### Extracted text ###

By Kevin D. Williamson
Sunday, December 03, 2017
Presidents really only get to do one big thing, or maybe
two. Abraham Lincoln saved the Union. Franklin Roosevelt got his New Deal and
joined the war against Adolf Hitler. Lyndon Johnson expanded the welfare state
and signed into law a landmark civil-rights bill. George W. Bush wanted to be a
school-reformer and economy-modernizer, but instead he was obliged to spend his
presidency playing Whac-a-Mole with al-Qaeda and its allies.
Barack Obama’s one big thing was moving the United States
toward a more European model of health care, one in which the federal
government would take a stronger and much more direct role. It isn’t that he
didn’t know what he wanted: While his heart’s own true desire is a government
health-care monopoly (“I happen to be a proponent of a single-payer
universal-health-care program,” etc.) he also believed that transitioning to
such a program all at once would be disruptive, and so he backed what turned
out to be an incompetent attempt at adapting a Swiss-style system of mandates,
subsidies, and price controls to American conditions. As a political matter,
he’d have signed a four-inch-thick stack of paper containing nothing but
endless repetitions of the phrase “All work and no play makes Jack a dull boy!”

###

Aim of the task: Can you write out the passage on presidents and their one big thing word for word, starting with "By Kevin D." and going on through "and its allies."?

### Supplied entries ###

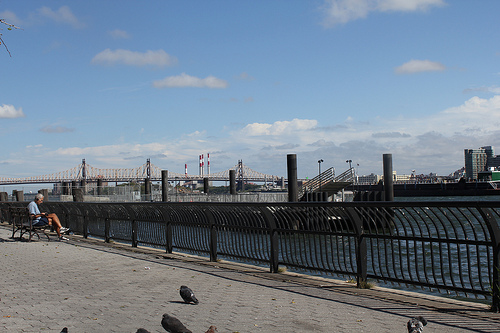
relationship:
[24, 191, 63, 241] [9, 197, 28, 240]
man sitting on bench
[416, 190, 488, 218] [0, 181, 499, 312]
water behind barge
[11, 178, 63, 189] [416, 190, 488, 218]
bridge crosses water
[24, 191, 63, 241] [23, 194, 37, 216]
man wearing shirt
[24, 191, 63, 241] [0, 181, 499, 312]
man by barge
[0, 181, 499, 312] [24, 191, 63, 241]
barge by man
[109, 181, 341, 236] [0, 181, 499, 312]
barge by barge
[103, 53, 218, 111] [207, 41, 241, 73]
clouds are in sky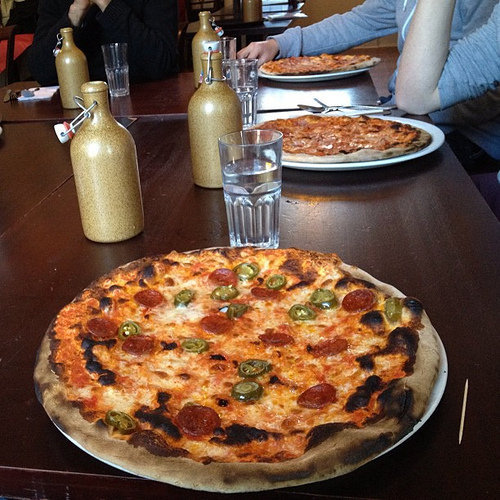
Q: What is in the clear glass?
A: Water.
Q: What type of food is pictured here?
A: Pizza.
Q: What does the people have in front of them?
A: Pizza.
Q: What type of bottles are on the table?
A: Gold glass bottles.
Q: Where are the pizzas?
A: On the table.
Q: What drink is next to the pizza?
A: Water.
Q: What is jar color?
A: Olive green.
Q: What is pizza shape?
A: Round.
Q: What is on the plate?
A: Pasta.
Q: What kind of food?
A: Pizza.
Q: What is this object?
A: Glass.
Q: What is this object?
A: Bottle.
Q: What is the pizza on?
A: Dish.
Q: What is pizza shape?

###

Response to the task:
By Kevin D. Williamson
Sunday, December 03, 2017
Presidents really only get to do one big thing, or maybe
two. Abraham Lincoln saved the Union. Franklin Roosevelt got his New Deal and
joined the war against Adolf Hitler. Lyndon Johnson expanded the welfare state
and signed into law a landmark civil-rights bill. George W. Bush wanted to be a
school-reformer and economy-modernizer, but instead he was obliged to spend his
presidency playing Whac-a-Mole with al-Qaeda and its allies.